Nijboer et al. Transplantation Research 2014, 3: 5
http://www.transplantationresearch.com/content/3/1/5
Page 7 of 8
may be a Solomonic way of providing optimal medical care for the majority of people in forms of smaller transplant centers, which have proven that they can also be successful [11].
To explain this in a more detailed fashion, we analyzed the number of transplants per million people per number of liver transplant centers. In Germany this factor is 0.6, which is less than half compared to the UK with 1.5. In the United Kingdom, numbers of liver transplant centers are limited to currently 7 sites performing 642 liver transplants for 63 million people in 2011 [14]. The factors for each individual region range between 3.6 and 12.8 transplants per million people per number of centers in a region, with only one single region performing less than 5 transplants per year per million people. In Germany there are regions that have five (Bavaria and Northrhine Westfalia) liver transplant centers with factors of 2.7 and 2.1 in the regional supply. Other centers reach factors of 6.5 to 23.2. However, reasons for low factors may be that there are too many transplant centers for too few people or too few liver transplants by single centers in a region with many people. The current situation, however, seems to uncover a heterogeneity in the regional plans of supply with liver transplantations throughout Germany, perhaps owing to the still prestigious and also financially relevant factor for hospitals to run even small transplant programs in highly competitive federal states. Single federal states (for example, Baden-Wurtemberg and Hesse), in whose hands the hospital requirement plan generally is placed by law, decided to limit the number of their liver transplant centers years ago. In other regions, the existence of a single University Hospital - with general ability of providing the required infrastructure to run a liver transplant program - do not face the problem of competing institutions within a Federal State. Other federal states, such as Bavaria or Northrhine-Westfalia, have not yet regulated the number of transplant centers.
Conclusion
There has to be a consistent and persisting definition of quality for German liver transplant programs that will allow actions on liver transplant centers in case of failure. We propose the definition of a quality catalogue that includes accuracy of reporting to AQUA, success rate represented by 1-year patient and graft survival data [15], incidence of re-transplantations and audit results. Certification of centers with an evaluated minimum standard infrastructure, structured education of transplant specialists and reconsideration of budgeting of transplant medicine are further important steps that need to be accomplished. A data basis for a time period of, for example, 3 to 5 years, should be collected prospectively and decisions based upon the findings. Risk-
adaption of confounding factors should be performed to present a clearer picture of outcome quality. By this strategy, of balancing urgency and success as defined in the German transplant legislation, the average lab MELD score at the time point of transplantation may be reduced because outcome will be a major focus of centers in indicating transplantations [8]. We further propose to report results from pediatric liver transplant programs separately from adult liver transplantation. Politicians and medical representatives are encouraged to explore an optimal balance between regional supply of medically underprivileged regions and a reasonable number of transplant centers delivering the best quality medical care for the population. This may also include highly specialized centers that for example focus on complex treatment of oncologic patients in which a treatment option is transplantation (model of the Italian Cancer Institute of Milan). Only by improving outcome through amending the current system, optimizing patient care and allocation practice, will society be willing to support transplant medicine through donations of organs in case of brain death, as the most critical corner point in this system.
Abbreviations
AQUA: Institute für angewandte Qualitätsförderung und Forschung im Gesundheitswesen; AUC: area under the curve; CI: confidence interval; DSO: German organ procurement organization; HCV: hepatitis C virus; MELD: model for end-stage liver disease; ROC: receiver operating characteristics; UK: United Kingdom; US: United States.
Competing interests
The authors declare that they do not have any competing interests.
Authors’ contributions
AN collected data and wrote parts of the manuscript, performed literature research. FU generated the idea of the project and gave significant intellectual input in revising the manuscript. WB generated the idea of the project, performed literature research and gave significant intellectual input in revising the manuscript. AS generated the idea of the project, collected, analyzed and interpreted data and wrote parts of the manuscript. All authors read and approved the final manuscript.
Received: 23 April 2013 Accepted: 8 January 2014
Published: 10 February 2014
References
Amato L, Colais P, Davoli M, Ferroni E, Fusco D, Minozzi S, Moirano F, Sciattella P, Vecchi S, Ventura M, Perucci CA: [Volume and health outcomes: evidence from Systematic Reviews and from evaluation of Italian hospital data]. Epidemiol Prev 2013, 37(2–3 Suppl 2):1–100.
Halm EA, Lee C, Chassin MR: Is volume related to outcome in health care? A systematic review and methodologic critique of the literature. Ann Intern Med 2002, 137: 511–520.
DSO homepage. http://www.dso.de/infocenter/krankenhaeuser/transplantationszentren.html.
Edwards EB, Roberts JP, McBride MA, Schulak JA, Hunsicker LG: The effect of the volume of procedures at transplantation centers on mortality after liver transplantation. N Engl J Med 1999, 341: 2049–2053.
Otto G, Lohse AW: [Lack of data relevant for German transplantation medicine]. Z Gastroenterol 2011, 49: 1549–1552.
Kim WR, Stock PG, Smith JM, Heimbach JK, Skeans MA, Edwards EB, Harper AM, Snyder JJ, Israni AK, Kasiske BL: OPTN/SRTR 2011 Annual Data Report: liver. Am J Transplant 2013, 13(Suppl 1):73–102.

....................

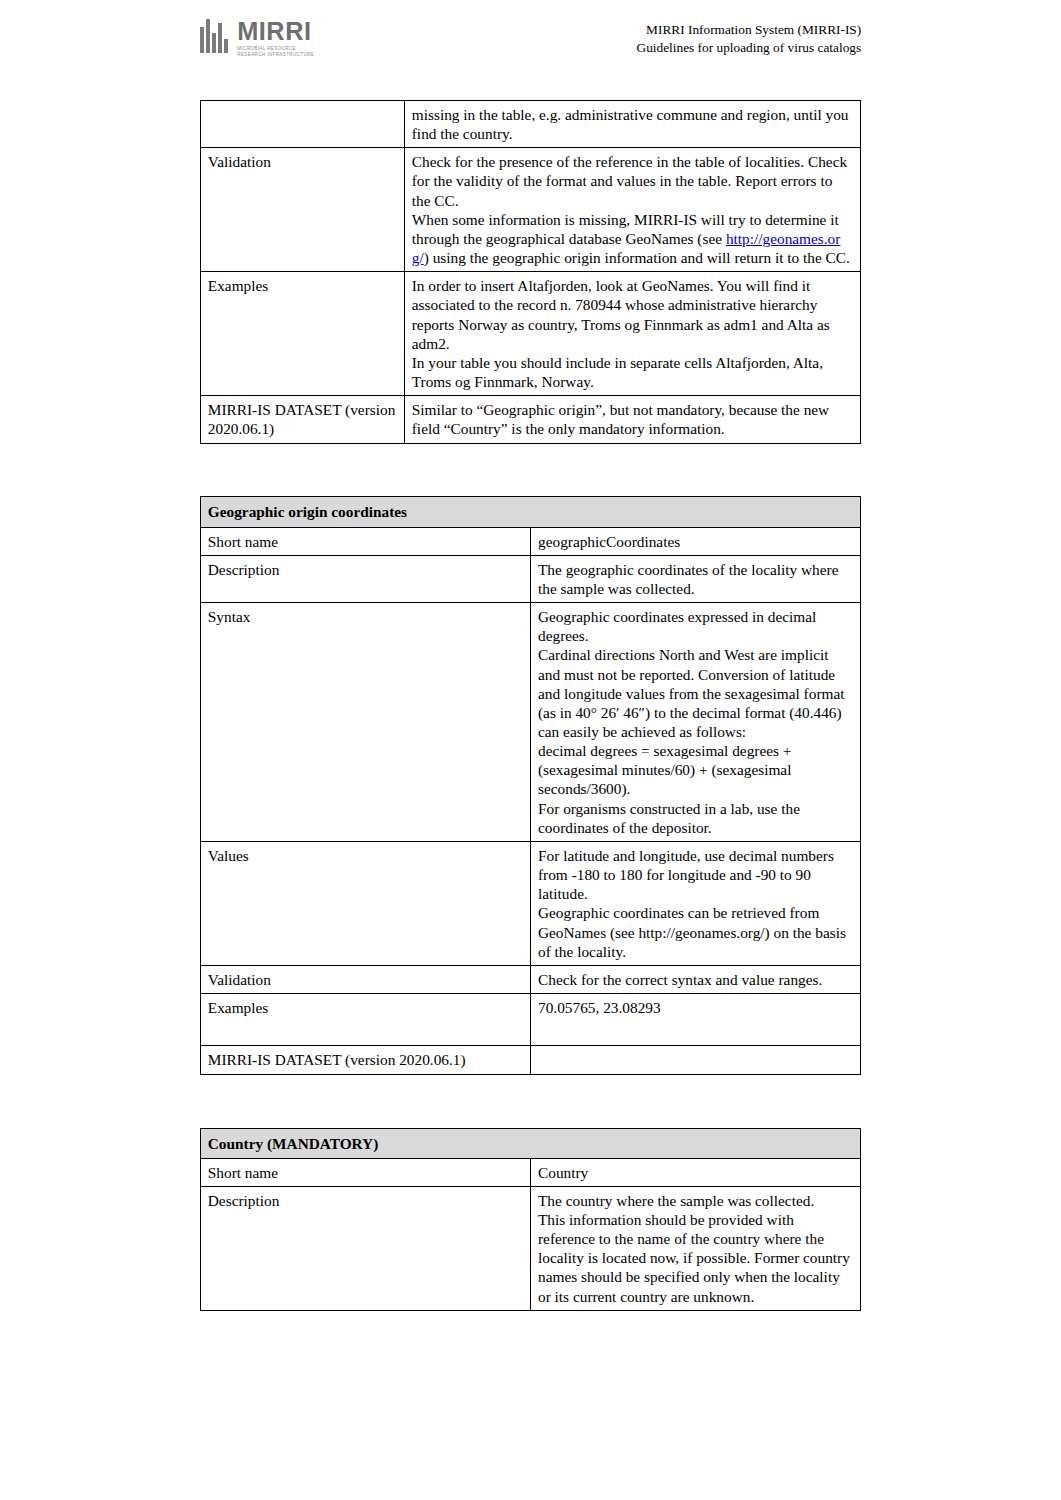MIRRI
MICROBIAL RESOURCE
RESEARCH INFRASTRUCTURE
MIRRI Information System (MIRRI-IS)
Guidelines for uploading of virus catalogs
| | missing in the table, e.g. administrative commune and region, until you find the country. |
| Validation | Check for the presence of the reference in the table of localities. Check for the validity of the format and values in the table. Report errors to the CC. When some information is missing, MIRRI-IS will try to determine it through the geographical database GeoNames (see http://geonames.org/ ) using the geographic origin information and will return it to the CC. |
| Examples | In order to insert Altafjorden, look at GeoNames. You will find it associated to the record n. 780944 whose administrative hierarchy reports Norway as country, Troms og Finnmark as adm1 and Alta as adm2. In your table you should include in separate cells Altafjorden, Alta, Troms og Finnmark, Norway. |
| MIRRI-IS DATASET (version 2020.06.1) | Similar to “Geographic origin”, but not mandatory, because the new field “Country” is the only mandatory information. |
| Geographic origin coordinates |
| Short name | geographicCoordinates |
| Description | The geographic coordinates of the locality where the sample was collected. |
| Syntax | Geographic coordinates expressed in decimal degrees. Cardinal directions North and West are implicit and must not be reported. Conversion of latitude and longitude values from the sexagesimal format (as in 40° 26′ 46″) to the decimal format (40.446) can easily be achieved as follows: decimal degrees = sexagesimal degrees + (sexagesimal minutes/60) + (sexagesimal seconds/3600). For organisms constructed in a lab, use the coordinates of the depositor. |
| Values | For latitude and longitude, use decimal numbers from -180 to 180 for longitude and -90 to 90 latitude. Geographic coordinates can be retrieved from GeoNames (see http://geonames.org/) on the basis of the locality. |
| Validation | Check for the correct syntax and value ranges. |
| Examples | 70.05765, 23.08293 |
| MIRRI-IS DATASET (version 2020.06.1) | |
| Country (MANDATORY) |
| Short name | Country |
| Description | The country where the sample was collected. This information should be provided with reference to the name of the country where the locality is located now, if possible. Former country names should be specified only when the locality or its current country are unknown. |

....................

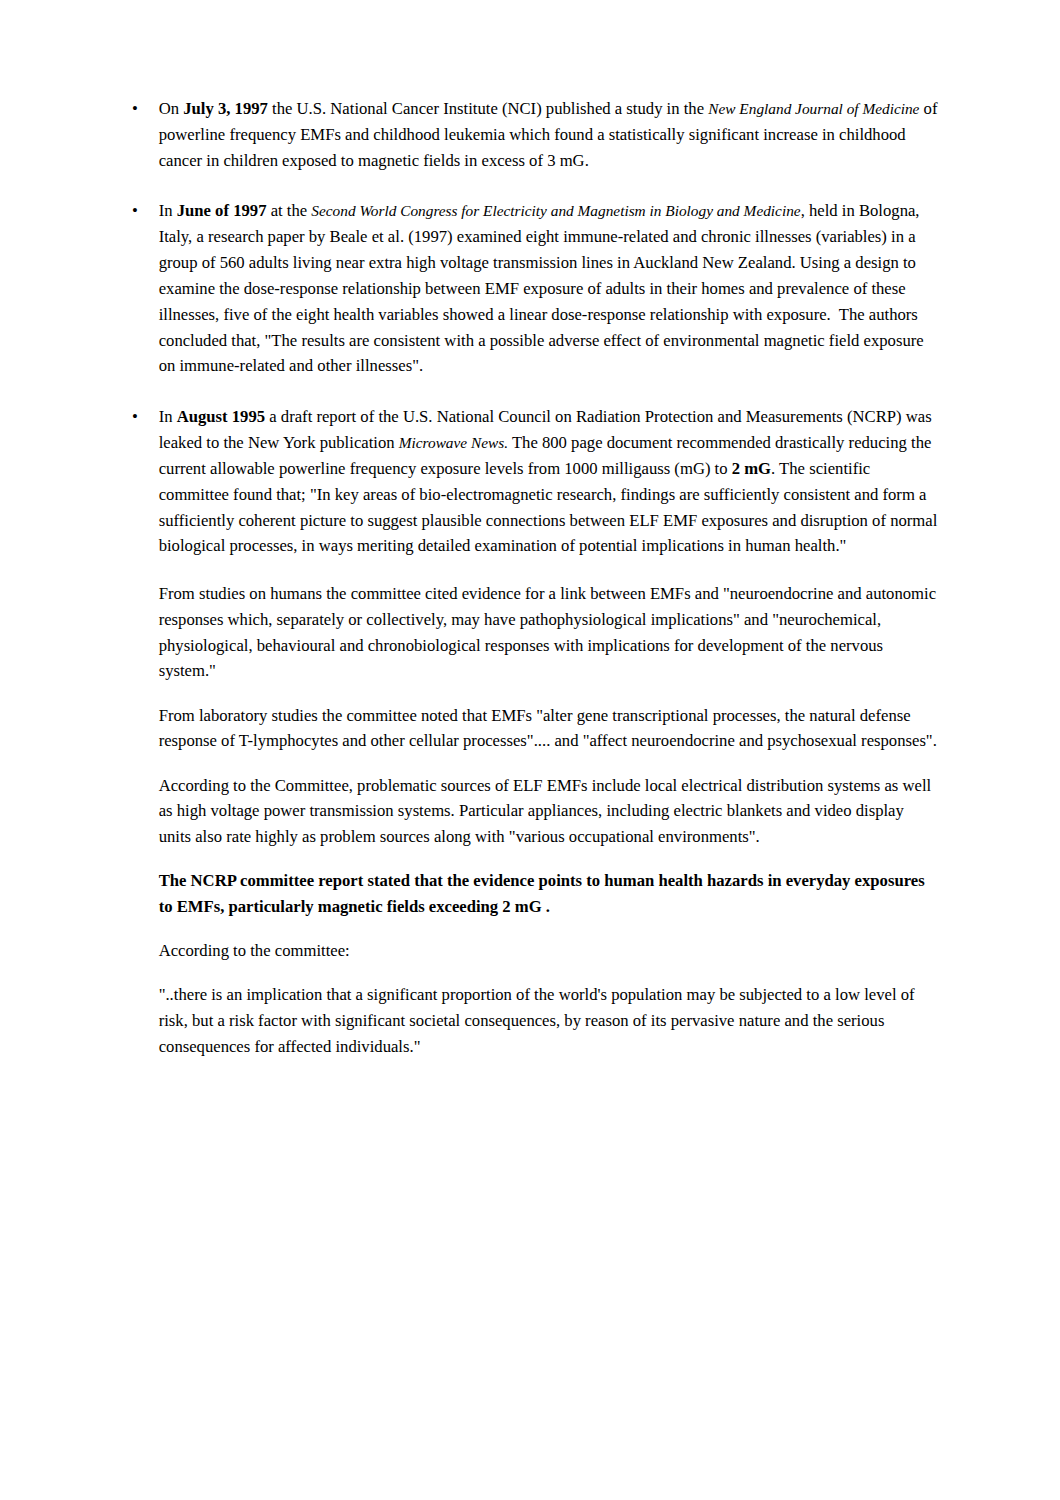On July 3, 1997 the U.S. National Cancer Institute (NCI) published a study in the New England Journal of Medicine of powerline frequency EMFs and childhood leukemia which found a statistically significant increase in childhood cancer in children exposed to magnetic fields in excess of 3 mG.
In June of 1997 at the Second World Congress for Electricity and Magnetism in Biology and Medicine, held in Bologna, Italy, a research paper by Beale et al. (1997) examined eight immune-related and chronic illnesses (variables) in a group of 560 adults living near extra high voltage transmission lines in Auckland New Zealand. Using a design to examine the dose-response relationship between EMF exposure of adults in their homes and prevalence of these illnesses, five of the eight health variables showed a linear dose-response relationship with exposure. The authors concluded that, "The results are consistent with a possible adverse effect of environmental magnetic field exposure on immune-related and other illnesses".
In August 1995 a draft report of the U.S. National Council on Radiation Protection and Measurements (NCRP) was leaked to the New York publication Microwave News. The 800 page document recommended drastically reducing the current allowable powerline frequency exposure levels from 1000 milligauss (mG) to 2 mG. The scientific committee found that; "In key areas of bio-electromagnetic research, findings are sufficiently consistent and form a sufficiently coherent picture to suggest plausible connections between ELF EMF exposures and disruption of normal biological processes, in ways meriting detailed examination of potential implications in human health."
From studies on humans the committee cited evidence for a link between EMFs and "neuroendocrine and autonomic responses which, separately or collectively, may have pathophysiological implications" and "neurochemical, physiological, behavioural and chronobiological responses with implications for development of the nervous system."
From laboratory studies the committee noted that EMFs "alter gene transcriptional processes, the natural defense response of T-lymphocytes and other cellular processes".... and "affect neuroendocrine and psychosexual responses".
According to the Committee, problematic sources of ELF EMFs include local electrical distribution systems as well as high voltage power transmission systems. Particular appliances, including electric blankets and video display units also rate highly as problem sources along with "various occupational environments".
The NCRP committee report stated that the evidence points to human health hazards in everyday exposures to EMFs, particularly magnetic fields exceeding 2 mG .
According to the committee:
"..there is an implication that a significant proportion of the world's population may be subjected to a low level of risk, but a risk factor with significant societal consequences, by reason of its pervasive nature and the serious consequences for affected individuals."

....................

§ Work to complete: Among the entries above, locate the lines containing "mandatory information. |" and "was collected. |", and transcribe exactly those two lines and all lines between.

§ Response below:
| MIRRI-IS DATASET (version 2020.06.1) | Similar to “Geographic origin”, but not mandatory, because the new field “Country” is the only mandatory information. |
| Geographic origin coordinates |
| Short name | geographicCoordinates |
| Description | The geographic coordinates of the locality where the sample was collected. |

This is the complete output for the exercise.